WHAT YOU NEED TO DO:
1. Reproduce word for word the part of the Iditarod Trail article that opens with the words containing "Sign welcoming travelers" and closes with "of Resurrection Bay.".
2. Carry on writing the Iditarod Trail article, starting right after its last sentence.

---------- EXCERPTED TEXT ----------

The Iditarod Trail Touches The Road System At Seward, Girdwood, Eagle River, Knik & Nenana

  Places To See The Iditarod Trail: Local Towns All Over Alaska's Roads Have A Piece Of The Iditarod Trail Pie  The Copper River Country...

 Places To See The Iditarod Trail: Local Towns All Over Alaska's Roads Have A Piece Of The Iditarod Trail Pie 

The Copper River Country Journal takes you on a Bearfoot Guide Tour of the Iditarod Trail where it intersects with the road system. The old trail passed through Seward, Girdwood, Eagle River, Knik and Nenana. 

The "Iditarod Trail" was a mail trail that started in Seward and ended in Nome.  Back in the days of the Gold Rush, mail trails were vitally important. They were used by dog mushers to haul freight and news from the rest of America up into the mining camps. And, they were used to freight gold back, down to the sea.

On its way north, the Iditarod Trail passed through many settlements and camps that eventually turned into well-known (and lesser-known) Alaska communities. This is a brief look at places on Alaska's road system where you can physically come in contact with the historic "Iditarod Trail."

Location #1: 
Seward, Mile 0 Of The Iditarod Trail 

Sign welcoming travelers to Seward.

Before Anchorage was the most important city in Alaska, the most influential "city" in the state was Seward. Located in a mountain-fringed seaside town on Resurrection Bay, Seward is at the breezy end of Resurrection Bay.

It's a Gold Rush town, with big, broad streets that anticipated a future as the capital city of Alaska, with a bustling community full of trolleys. When the Alaska Railroad came along, though, the town lost its clout to Anchorage, which took over its importance. 

Eventually Anchorage became the unofficial capital of the growing new state, and Seward was left behind.

But it did have its glory days, during the Gold Rush, when miners would bring gold into Seward by dog team, down the Iditarod Trail. Dog teams pulled into Seward, in front of the very same buildings you can now see on 4th Avenue, where tourists and local people park their cars. The teams were carrying gold. Lots of gold – up to a million dollars worth of gold, from the coastal gold fields for transport Outside.

---------- DATASET CONTENT ----------

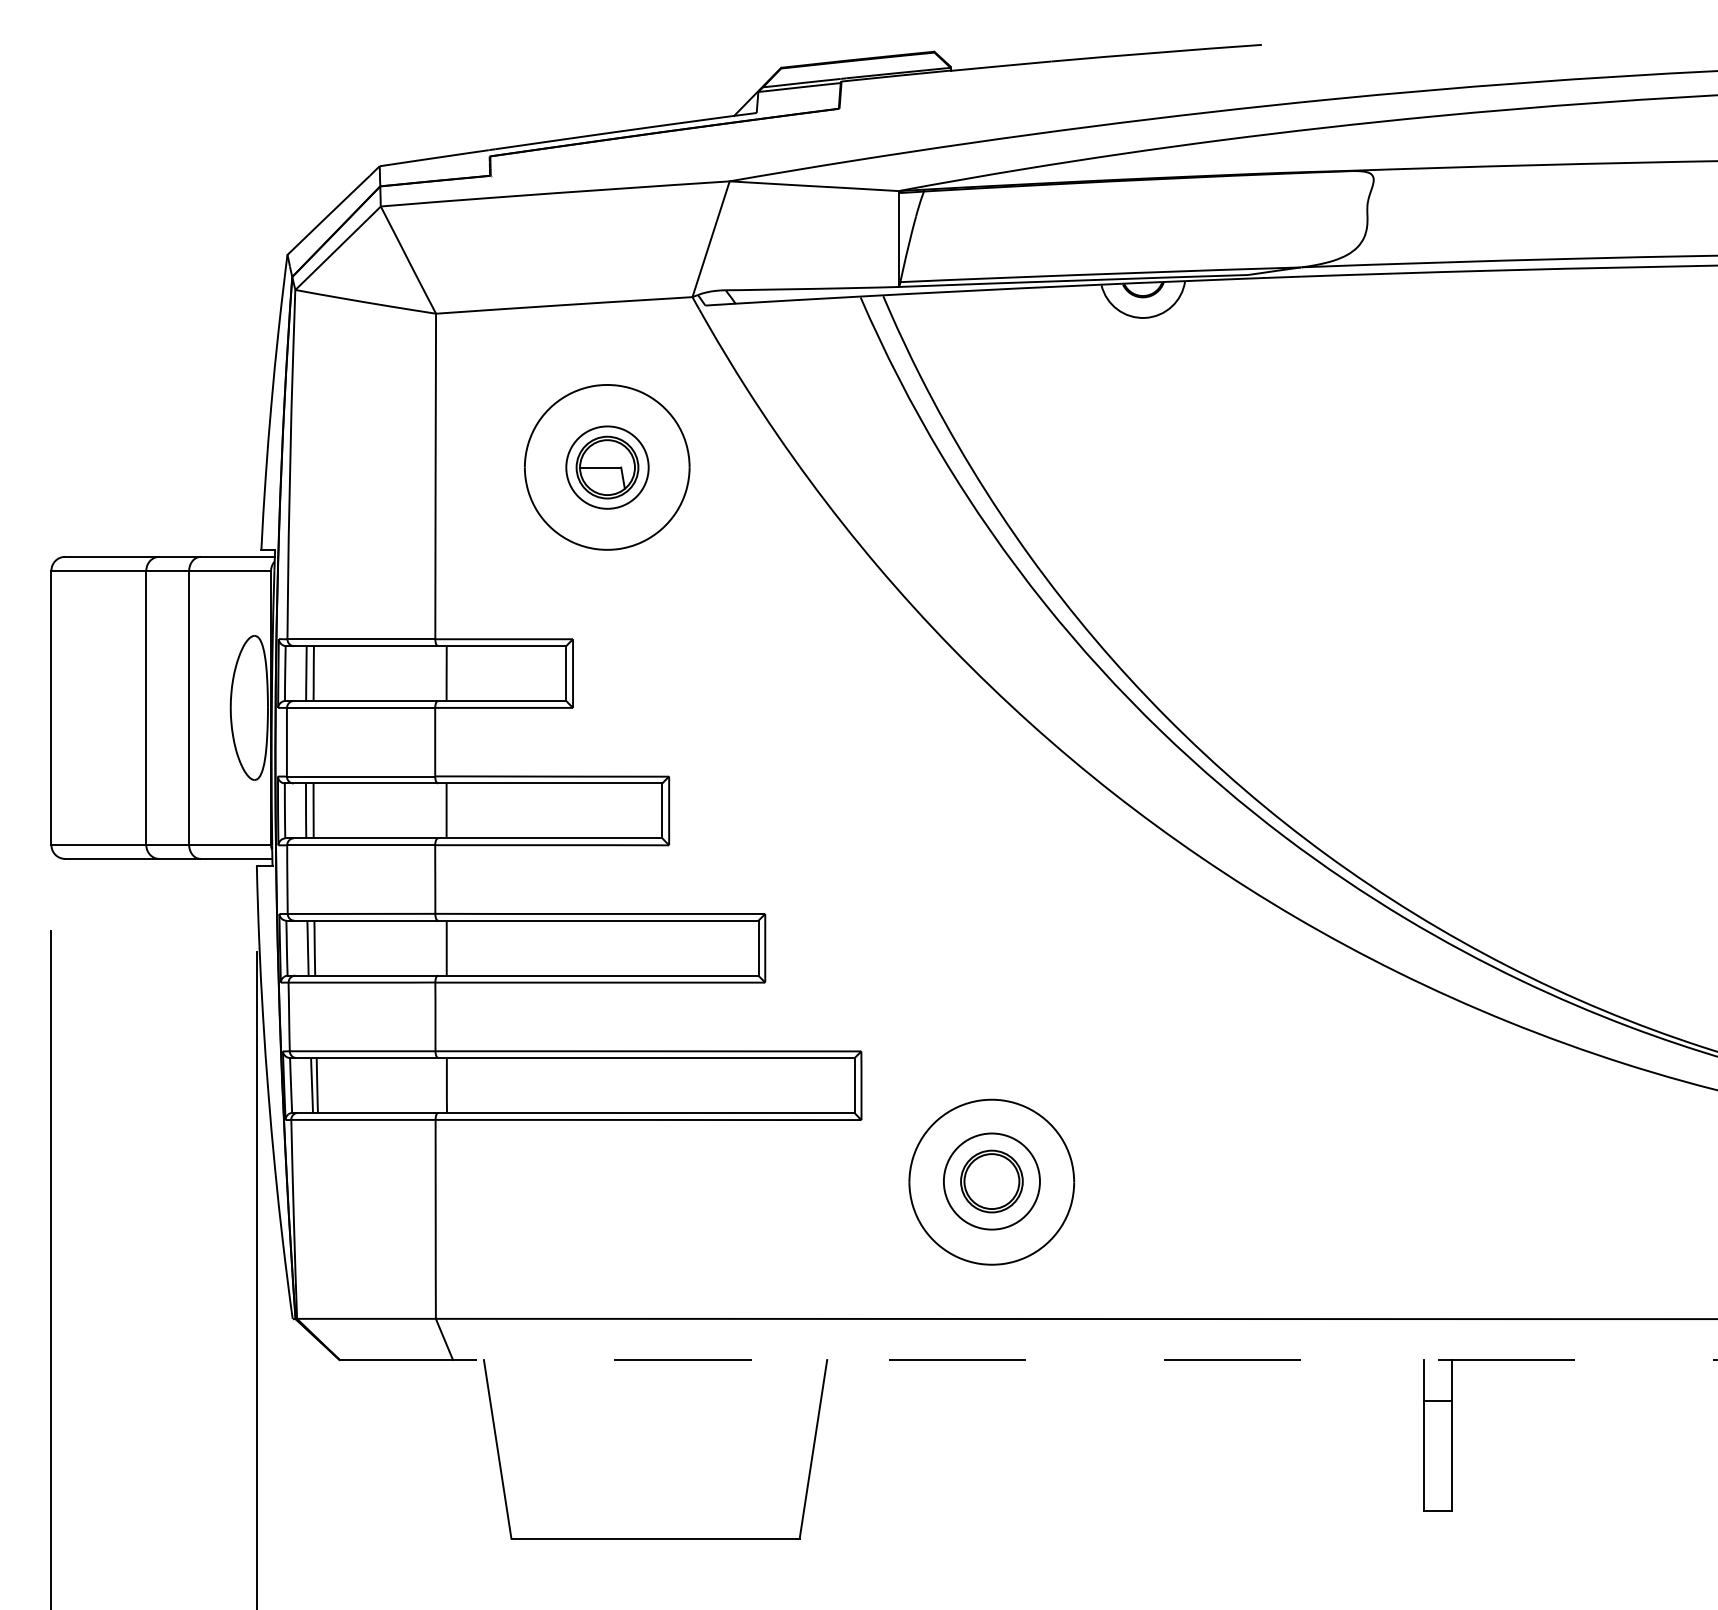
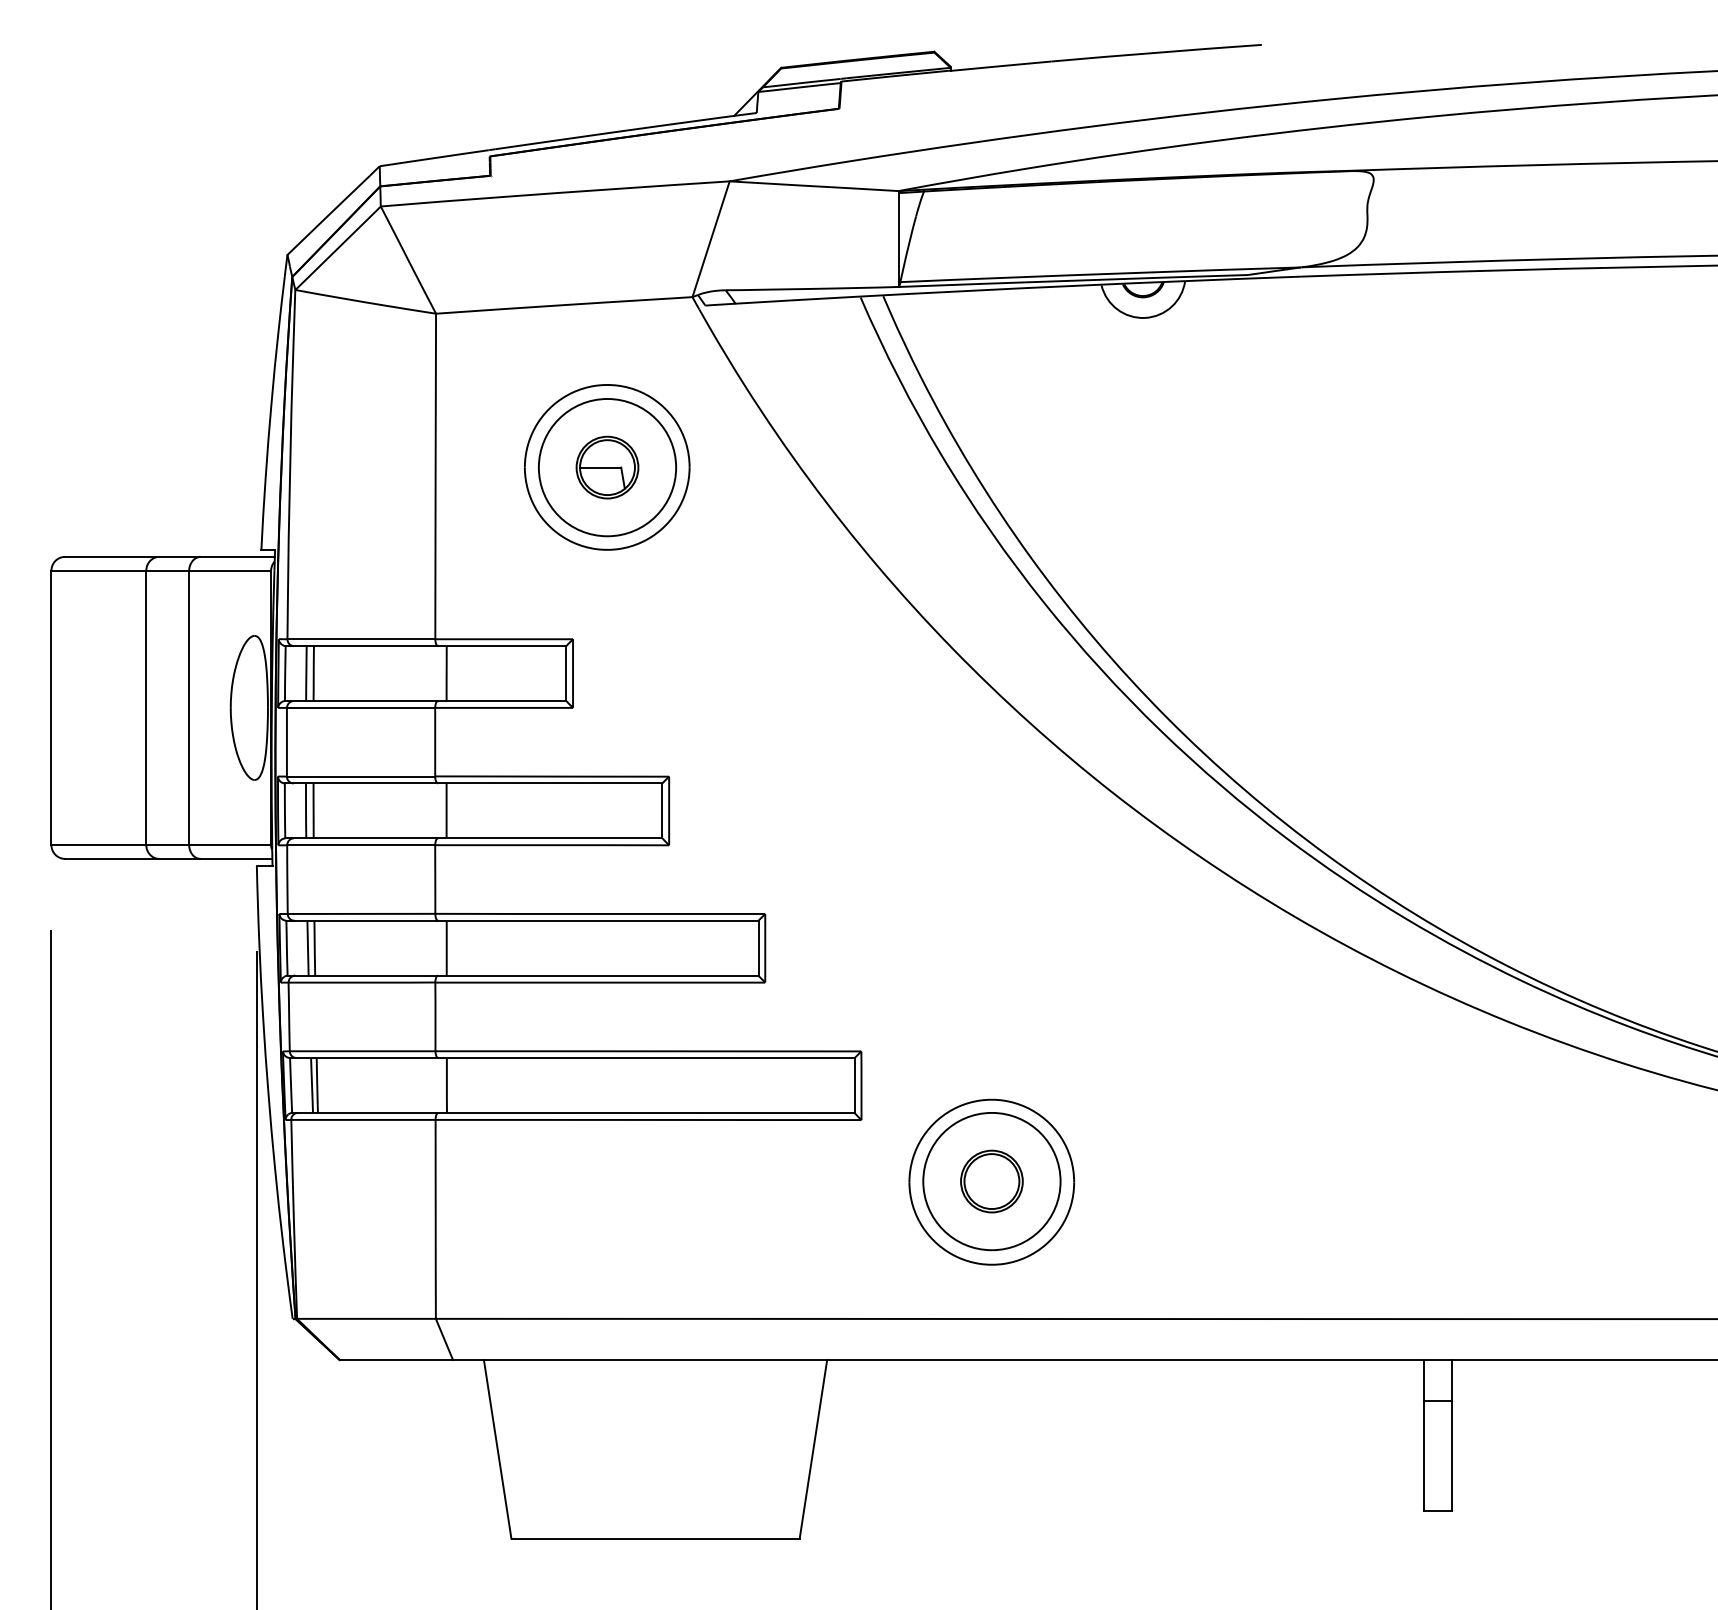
circle at (607, 467) diameter: 82 px -> 137 px
circle at (991, 1181) diameter: 96 px -> 137 px
line at (1028, 1360): dashed -> solid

----------

FINAL ANSWERS:
1.
Sign welcoming travelers to Seward.

Before Anchorage was the most important city in Alaska, the most influential "city" in the state was Seward. Located in a mountain-fringed seaside town on Resurrection Bay, Seward is at the breezy end of Resurrection Bay.

2.
Postcard showing Iditarod dog teams. 




Sign showing Seward,Alaska,'s tie to the Iditarod.
Start of the Iditarod Trail in Seward (File photo, Journal) 

Seward has a number of signs around town, directing you to "Mile 0" of the Iditarod Trail, near the shore, and explaining the historic background of the trail and how the town was tied to the great Trail.


Location #2: 
Crow Pass At Girdwood: Rough & Ready Place To View The Iditarod Trail

Old Iditarod Trail north of Seward at Girdwood. (File photo, Journal) 

From Seward, the trail headed north, around Turnagain Arm, and through Crow Pass, near what is now the town of Girdwood, around 40 miles of what is now Anchorage.

The trail goes through dense, big trees -- coastal spruce.
Here, the Iditarod Trail climbs through the trees, winding its way up and over tree roots. You can walk along the trail if you like, and ponder how dog teams could have possibly negotiated these woods.


Location #3: 
Eagle River Nature Center

Iditarod Trail route to Crow Pass starts here.
Eagle River Nature Center near "Iditarod Trail". (File photo, Journal) 



Crow Creek and Crow Pass are actually officially part of the Anchorage Municipality, although there's nothing "Anchorage-like" about the area. Eagle River, which is north of Anchorage, is also officially in the Anchorage Muncipality. A little more city-like than Crow Creek and Girdwood, nevertheless this area is at the end of a 21 mile, one-way trail section that starts in Girdwood, skirts the entire city of Anchorage through the mountains and hills, and winds up at Eagle River Nature Center.

It's a strenuous trip in some places, hiking from Crow Creek to Eagle River along the trail, and can take over two or more days. This section of the trail runs through a state park, and there are many restrictions involving fires and places you can camp. There are also dangerous river-fording problems, so you should not try the hike unless you first stop at Chugach State Park Headquarters at Mile 115 Seward Highway.

You can view the Iditarod Trail from the Eagle River end, by driving to Mile 12 of the Eagle River Road, to the Eagle River Nature Center, which is the northern end of the Eagle River-Girdwood Iditarod Trail section.

Location #4:
Gold Rush Town Of Knik 

Sign for the Knik Museum on Knik-Goose Bay Road.
Knik Museum with Iditarod Trail sign. (File photo, Journal) 



Once – in the days before Anchorage came into prominence – Knik (pronounced "Kah-nick") was the largest city in Cook Inlet. "Anchorage" was a place where steamers from Seattle and California anchored their ships. Then, miners got into "lighters" or smaller boats, which took them to destinations in Cook Inlet, which included Knik – but also other places, such as Tyonek and Hope, down the coast. Knik was a trading post, and prospectors, as well as Native people (many of them Dena'ina from nearby areas, but others the Ahtna from faraway Copper River Country) walked to Knik to trade.

When the Iditarod Trail was put in from Seward to Nome, it crossed over through Knik. The town became even bigger, with a newspaper, hotels, saloons, barbershop, kennels, and even a jail. Knik was a real boom town, fueled by gold fever, as the dog teams roared through, laden with thousands of pounds of gold on their way to Seward.

The Knik Museum was once a Gold Rush pool hall on the Iditarod Trail. (File photo, Journal)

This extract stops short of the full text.